3.8. CONCERNING EQUIPMENT AND INVENTORY. Each Grantor will:
(a) cause the Equipment to be maintained and preserved in the same
condition, repair and working order as when new (ordinary wear and tear and
worn-out and surplus equipment excepted) and in accordance with such Grantor's
past practices and make or cause to be made all repairs, replacements and other
improvements in connection therewith that are necessary or desirable to such
end;
(b) keep correct and accurate records of the Inventory, itemizing and
describing the kind, type and quantity of Inventory, such Grantor's cost
therefor and (where applicable) the current list prices for the Inventory, in
the ordinary course of such Grantor's business;
(c) if any Inventory is in possession or control of any agent,
carrier, warehouseman, bailee, consignee or processor, upon the occurrence of an
Event of Default instruct such Person to hold all such Inventory for the account
of Secured Party and subject to the instructions of Secured Party; and
(d) if so requested at any time by Secured Party or the Majority
Lenders, promptly endorse and deliver to Secured Party each and all negotiable
Documents constituting Collateral.

-- Challenge 1 --
In the records, copy out everything from the line containing "order: Selaginellales" down to the line containing "county / district: Bomi Xian", including both of those lines.

-- Records for this exercise --
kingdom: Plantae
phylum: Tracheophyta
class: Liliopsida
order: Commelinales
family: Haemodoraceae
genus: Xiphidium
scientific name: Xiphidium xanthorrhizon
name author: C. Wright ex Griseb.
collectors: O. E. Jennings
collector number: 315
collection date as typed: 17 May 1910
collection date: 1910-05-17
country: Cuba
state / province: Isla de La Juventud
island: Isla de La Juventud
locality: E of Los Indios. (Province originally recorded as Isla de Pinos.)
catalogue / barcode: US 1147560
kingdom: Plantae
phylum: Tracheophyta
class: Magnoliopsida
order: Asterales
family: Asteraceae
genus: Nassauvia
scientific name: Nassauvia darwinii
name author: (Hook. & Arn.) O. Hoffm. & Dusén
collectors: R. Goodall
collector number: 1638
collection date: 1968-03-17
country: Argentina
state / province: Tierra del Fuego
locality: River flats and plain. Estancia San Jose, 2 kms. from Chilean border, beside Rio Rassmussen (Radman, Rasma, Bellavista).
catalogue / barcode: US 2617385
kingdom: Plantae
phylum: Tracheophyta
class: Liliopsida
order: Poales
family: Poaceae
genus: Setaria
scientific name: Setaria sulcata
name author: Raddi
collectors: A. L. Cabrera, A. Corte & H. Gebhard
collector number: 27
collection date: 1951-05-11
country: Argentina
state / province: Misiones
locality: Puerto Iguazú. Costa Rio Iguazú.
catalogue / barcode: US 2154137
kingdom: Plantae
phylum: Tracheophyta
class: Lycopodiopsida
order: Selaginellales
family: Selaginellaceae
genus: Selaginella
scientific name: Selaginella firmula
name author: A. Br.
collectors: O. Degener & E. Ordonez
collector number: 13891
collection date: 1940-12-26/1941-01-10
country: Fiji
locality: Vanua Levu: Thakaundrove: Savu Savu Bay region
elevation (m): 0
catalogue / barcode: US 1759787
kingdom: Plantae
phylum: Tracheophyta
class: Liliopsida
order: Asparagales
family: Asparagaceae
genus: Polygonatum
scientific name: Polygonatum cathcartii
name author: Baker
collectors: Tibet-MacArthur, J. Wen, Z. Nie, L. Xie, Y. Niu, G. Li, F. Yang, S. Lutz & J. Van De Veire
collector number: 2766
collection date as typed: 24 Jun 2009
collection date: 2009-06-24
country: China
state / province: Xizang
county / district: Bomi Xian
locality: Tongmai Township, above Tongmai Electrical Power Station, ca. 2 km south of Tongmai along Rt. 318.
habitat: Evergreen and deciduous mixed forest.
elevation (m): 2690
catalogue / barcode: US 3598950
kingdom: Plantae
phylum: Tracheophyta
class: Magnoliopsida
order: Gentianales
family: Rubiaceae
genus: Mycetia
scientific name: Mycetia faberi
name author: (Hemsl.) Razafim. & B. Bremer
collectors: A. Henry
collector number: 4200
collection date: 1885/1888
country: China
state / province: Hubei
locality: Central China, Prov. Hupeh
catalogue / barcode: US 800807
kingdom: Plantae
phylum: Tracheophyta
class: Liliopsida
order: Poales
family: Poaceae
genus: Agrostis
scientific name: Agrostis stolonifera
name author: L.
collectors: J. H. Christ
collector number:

-- Challenge 2 --
In the equipment and inventory clause, who besides the Secured Party can ask a Grantor to endorse and deliver negotiable Documents that make up Collateral?

-- Full solution 1 --
order: Selaginellales
family: Selaginellaceae
genus: Selaginella
scientific name: Selaginella firmula
name author: A. Br.
collectors: O. Degener & E. Ordonez
collector number: 13891
collection date: 1940-12-26/1941-01-10
country: Fiji
locality: Vanua Levu: Thakaundrove: Savu Savu Bay region
elevation (m): 0
catalogue / barcode: US 1759787
kingdom: Plantae
phylum: Tracheophyta
class: Liliopsida
order: Asparagales
family: Asparagaceae
genus: Polygonatum
scientific name: Polygonatum cathcartii
name author: Baker
collectors: Tibet-MacArthur, J. Wen, Z. Nie, L. Xie, Y. Niu, G. Li, F. Yang, S. Lutz & J. Van De Veire
collector number: 2766
collection date as typed: 24 Jun 2009
collection date: 2009-06-24
country: China
state / province: Xizang
county / district: Bomi Xian

-- Full solution 2 --
The Majority Lenders